> _DATI REGISTRATI_:

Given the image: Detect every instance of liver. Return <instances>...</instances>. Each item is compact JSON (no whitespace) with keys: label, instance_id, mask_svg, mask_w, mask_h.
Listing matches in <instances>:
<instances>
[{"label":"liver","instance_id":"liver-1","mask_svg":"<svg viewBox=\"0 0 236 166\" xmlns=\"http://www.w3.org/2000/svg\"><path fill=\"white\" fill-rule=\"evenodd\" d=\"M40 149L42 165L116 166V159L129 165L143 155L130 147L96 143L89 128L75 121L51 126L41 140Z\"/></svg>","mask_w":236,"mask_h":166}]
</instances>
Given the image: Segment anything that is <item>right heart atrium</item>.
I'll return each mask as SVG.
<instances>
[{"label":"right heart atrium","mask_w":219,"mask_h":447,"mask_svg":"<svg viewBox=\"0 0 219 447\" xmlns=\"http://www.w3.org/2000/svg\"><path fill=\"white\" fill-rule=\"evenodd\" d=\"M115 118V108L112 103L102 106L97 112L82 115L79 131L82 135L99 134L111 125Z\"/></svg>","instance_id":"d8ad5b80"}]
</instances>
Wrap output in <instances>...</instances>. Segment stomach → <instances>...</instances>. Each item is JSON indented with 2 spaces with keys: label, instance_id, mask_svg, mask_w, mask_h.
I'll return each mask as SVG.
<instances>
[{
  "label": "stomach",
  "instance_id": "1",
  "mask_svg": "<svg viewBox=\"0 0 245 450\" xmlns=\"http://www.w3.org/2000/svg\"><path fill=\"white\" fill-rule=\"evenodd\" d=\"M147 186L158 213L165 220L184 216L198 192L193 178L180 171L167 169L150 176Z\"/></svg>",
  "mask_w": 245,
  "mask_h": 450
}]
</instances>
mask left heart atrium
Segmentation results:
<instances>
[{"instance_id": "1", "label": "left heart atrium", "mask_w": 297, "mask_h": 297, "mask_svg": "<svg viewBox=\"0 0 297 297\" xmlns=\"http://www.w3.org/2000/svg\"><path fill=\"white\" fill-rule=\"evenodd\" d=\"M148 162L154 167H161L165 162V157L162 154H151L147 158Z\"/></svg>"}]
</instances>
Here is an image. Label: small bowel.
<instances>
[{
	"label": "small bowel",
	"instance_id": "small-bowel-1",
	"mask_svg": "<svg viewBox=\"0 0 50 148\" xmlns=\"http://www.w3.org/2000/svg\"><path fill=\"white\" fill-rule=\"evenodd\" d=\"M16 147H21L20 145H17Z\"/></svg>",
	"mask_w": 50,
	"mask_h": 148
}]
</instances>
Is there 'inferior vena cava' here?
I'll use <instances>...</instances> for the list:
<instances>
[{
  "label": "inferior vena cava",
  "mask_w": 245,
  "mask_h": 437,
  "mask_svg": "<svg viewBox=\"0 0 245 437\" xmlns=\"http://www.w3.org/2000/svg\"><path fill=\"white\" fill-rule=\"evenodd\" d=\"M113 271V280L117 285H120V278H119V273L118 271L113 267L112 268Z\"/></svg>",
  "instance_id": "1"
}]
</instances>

> _SFIDA_: Calcola quante righe dei record contengono la parola "liver" e scrivi soltanto il numero.

> _RISPOSTA DI SEGUITO_: 2